USB-A, USB-C and Lightning Connectors Explained | #itsecurity | #infosec



Is your cable up to snuff?

• How do I know if a cable is any good? It isn’t easy to tell, Greengart says. Generally speaking, you should buy cables from reputable hardware manufacturers and accessory brands, including companies such as Anker and Belkin. The cheapest cables you may find online or in convenience stores may be fragile or charge slowly. But all cables are vulnerable to the torturous yanks and tugs we put them through.

Manufacturers commonly highlight the “bend life span,” which can be an indicator of the quality and materials of the cable. The larger the bend life span, the longer the cable should theoretically last. Anker, for example, offers cables that have life spans of between 10,000 and 40,000 bends. 

If you are looking to charge an iPhone, MFI-certified cables or accessories (Made for iPhone/iPod/iPad) designate products that have Apple’s blessing and should be trustworthy. Non-MFI certified cables can get hot during charging and may damage the phone, tablet, laptop or other device and, in the worst-case scenario, cause a fire, an Anker representative says. You can also look on the packaging or the cable itself for a certification logo from USB-IF, a nonprofit made up of companies that developed the Universal Serial Bus specification.

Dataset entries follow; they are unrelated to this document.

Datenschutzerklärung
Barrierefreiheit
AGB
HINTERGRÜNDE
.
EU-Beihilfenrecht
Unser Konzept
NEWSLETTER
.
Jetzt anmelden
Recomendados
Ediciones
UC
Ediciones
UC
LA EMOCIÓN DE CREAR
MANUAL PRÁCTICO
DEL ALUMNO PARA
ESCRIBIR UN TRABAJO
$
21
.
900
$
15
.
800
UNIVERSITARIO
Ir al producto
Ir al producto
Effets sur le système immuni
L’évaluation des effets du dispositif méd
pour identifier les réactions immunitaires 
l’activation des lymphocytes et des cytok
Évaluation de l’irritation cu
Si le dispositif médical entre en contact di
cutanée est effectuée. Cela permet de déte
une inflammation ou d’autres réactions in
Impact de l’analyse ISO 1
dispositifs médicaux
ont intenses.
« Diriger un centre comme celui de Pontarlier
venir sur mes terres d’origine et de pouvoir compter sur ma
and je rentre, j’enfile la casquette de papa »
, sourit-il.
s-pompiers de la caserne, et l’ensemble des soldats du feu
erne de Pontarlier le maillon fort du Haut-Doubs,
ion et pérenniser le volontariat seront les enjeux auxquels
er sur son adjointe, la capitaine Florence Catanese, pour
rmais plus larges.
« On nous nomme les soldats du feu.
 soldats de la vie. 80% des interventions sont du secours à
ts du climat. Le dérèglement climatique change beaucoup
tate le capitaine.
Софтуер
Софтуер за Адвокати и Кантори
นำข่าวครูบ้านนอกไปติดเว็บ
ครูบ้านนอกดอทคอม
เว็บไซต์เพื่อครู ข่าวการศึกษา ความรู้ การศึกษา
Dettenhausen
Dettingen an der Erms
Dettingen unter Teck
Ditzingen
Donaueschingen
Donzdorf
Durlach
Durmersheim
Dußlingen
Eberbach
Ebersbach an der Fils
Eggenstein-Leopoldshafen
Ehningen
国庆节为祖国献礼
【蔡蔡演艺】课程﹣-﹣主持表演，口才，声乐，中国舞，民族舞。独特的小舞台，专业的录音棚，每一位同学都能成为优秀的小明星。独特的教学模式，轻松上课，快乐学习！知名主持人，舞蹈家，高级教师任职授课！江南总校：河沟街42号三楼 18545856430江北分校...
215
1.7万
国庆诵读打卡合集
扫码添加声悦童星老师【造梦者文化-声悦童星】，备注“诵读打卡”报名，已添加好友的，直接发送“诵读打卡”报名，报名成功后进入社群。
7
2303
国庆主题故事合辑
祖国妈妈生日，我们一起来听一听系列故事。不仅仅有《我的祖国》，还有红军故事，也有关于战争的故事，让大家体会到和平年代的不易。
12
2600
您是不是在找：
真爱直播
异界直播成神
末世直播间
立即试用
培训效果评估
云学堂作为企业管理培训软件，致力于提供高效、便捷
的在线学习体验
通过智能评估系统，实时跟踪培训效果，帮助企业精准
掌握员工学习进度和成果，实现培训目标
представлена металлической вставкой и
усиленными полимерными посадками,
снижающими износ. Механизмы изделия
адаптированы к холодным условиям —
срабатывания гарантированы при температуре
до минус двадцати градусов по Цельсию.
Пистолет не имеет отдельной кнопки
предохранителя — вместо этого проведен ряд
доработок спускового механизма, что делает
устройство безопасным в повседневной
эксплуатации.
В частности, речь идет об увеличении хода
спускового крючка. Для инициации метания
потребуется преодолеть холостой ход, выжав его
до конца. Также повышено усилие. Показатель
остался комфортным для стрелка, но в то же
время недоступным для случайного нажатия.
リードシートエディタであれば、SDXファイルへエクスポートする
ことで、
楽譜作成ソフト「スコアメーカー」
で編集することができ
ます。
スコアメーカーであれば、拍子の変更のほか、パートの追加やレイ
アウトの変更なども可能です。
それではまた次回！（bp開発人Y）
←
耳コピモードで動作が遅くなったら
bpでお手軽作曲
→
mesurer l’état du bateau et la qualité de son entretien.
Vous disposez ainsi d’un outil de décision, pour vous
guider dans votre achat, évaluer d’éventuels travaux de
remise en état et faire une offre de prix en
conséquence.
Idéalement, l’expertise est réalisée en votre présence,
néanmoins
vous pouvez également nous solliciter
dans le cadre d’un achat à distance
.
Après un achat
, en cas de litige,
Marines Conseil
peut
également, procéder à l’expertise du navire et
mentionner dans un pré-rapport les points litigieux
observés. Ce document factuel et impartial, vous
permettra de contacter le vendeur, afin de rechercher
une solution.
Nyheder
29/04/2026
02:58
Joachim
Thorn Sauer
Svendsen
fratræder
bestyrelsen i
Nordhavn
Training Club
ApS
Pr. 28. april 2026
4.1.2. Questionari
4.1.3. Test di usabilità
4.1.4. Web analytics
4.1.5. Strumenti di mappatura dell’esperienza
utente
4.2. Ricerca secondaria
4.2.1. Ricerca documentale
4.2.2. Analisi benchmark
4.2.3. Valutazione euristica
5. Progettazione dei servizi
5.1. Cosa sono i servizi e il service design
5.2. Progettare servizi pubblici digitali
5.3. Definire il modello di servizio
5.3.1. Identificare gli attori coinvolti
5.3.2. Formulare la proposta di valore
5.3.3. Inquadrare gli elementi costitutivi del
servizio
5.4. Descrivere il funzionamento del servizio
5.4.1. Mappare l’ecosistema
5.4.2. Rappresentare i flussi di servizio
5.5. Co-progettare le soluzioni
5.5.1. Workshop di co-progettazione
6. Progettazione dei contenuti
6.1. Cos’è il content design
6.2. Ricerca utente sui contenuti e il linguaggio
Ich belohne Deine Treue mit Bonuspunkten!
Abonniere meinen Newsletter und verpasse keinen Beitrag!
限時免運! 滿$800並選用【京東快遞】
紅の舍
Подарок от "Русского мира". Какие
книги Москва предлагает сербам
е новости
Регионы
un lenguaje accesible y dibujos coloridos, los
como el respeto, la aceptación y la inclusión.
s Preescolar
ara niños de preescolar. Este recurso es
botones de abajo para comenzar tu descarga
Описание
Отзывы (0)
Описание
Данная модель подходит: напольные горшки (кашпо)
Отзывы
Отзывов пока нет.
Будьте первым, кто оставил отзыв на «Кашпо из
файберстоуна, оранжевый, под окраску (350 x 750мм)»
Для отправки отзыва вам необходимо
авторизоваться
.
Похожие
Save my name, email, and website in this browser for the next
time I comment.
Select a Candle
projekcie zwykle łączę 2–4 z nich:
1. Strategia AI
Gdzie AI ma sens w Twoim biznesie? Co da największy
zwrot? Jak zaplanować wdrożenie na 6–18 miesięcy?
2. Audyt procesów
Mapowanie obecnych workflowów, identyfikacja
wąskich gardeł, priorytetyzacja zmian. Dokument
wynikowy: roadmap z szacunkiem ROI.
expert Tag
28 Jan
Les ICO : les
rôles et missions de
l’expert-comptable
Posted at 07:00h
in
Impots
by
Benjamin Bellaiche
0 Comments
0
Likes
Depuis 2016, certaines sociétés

The length of a cable is important if, say, you want the cable to stretch from a connector on your console to a passenger’s phone in the back seat of a car or reach an out-of-the-way power outlet. Pay attention to the materials on the cord and around the head that plugs into a port, which may be metal or plastic. Some nylon braided cables may provide more protection than flat plastic, and silicone-coated cables are softer to the touch and tangle-free, compared with other materials.

If your phone has a case, make sure the cable you plan to use can be fully inserted. While different materials may help with a cable’s durability, they should not affect the cable’s power delivery and data transfer speeds.

But don’t get completely hung up on the cable or cord itself. “The critical thing to look for is the wattage output of the power supply,” says Wayne Lam, Los Angeles–based senior director of research in the Americas at CCS Insight, a market research firm in London that focuses on mobile. For instance, a 5-watt power adapter will charge your phone relatively slowly, he says. Apple sells a 20-watt USB-C adapter for $20 that it says will charge your iPhone 8 (or later version), iPad Pro or iPad Air faster.

Larger devices such as laptops typically require more power to charge them; both the charger and the cable should be rated to handle the highest power requirement needed from the device, Anker advises.

Dongles aren’t going away

• Will we have to live with dongles much longer? It seems so. Accessory dongles and portable docks with additional connectors may not be the most elegant solution, but if you do need to connect legacy USB devices to a computer with, say, USB-C, they may be your only option. USB-C-capable docks for computers may supply other needed ports, including slots for memory cards, Ethernet cables and HDMI or display connectors required to hook up an external monitor.

You may also need a Lightning or USB-C dongle if you’re still using wired headphones, since the once-standard 5mm headphone jack on phones is heading toward extinction.

• How long will cables matter? Aren’t we going wireless anyway? There’s certainly a major push to do away with the cords altogether. We’re seeing that with headphones and with wireless charging. The newest flagship phones support a wireless charging standard known as Qi, though not every phone is there yet. There’s also the matter of speed. “Wireless chargers tend to offer a lot of convenience, but they are much slower and less energy-efficient,” Greengart says. “We will probably continue to have wired connections on our phones for at least another couple of years.”

• What about the connectors in cars? There’s a high probability that your car has one or more USB-A ports that occupants use to charge devices, and people routinely leave a charging cable in the vehicle. But relatively few new models have USB-C.

“Unlike consumer electronics, where the product life cycles are relatively short, cars tend to stick around for nearly a decade, so this problem will be with us for quite a while,” Lam says. “We will have to live with this cable madness for some time before things become better with the convergence to USB-C.”